Michael Rindlisbacher, Praesident SIHF, anlaesslich der Swiss Ice Hockey Awards, am Freitag, 29. Juli 2022 in Bern. (KEYSTONE /Marcel Bieri)
Michael Rindlisbacher tritt ab.Bild: keystone

Damit ist auch die Frage nach der Zukunft von Patrick Fischer bereits beantwortet: Er wird Nationaltrainer bleiben und sitzt sicherer im Sattel denn je. Es wird in den nächsten Wochen lediglich darum gehen, wie sein Mandat ausgestaltet werden soll. Die Idee ist eine leistungsorientierte, vorzeitige Verlängerung. Unter bestimmten Voraussetzungen (Halbfinal 2024?) eine Prolongation bis und mit dem Olympischen Turnier 2026.

Der Verband geht auf Versöhnungskurs

Klar ist auch die neue politische Ausrichtung unter dem neuen Präsidenten. Der Sport rückt nun wieder in den Mittelpunkt und der Verband wird wieder das, wofür dieser Verein (der Verband ist als Verein konstituiert) gegründet worden ist: Ein inspirierendes Dienstleistungszentrum für unser Hockey.

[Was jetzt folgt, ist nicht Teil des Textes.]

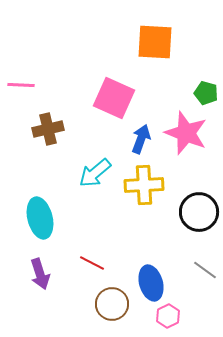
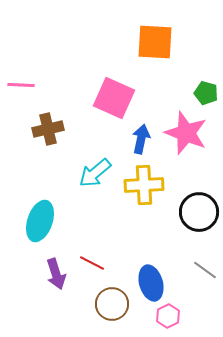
blue arrow: rotated 8 degrees counterclockwise
cyan ellipse: moved 3 px down; rotated 33 degrees clockwise
purple arrow: moved 16 px right
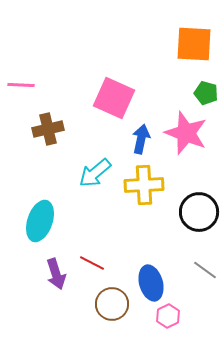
orange square: moved 39 px right, 2 px down
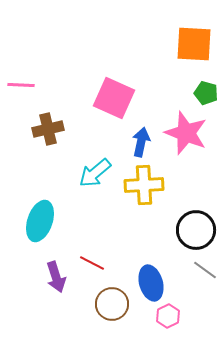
blue arrow: moved 3 px down
black circle: moved 3 px left, 18 px down
purple arrow: moved 3 px down
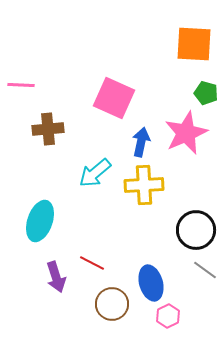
brown cross: rotated 8 degrees clockwise
pink star: rotated 27 degrees clockwise
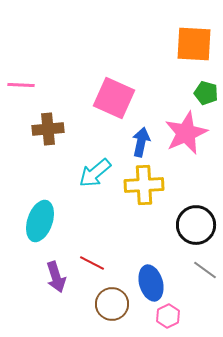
black circle: moved 5 px up
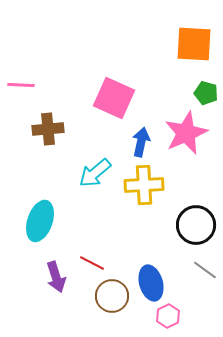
brown circle: moved 8 px up
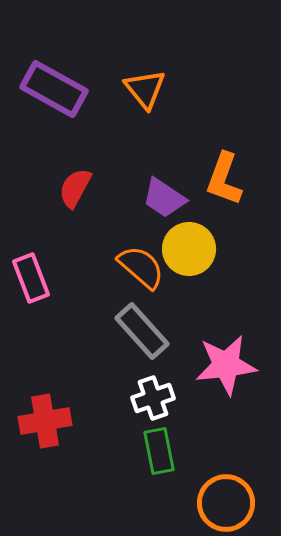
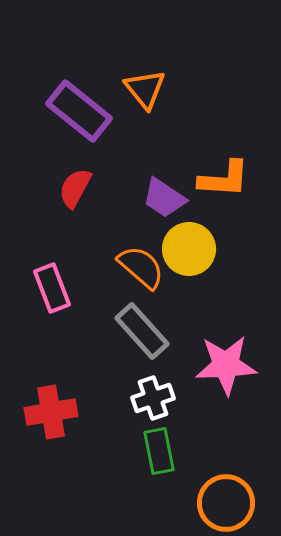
purple rectangle: moved 25 px right, 22 px down; rotated 10 degrees clockwise
orange L-shape: rotated 106 degrees counterclockwise
pink rectangle: moved 21 px right, 10 px down
pink star: rotated 4 degrees clockwise
red cross: moved 6 px right, 9 px up
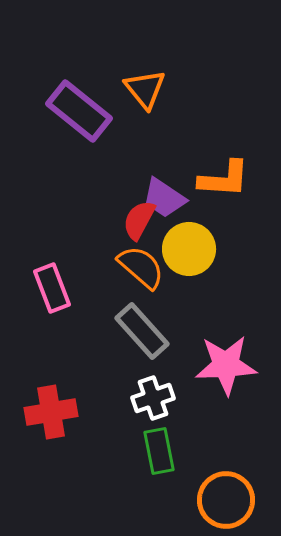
red semicircle: moved 64 px right, 32 px down
orange circle: moved 3 px up
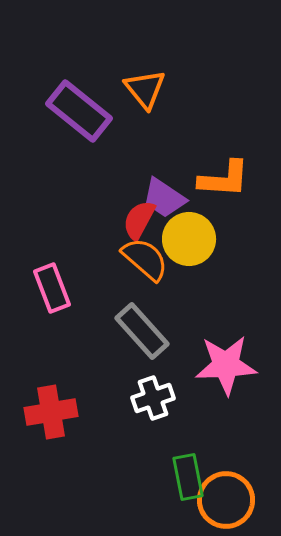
yellow circle: moved 10 px up
orange semicircle: moved 4 px right, 8 px up
green rectangle: moved 29 px right, 26 px down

Der neue Präsident sagt, die enge Zusammenarbeit auf allen Ebenen sei ihm wichtig, um die Kräfte unseres Hockeys zu bündeln. Unter seinem Vorgänger Michael Rindlisbacher ist der Verband zwischen 2017 und heute immer mehr auf Konfrontationskurs mit der höchsten Liga eingeschwenkt und hat dadurch die juristische Eigenständigkeit der National League provoziert, mehr und mehr Energien in fruchtlosen Streitereien, in einem bisweilen kafkaesken Formalismus und im Erstellen von blutleeren, wolkigen Konzepten verloren. Bezeichnend dafür ist die notorische Unfähigkeit der Crew um Michael Rindlisbacher, die strukturellen und wirtschaftlichen Probleme der Swiss League (sie steht, anders als die National League, unter der Führung des Verbandes) zu erkennen und zu lösen.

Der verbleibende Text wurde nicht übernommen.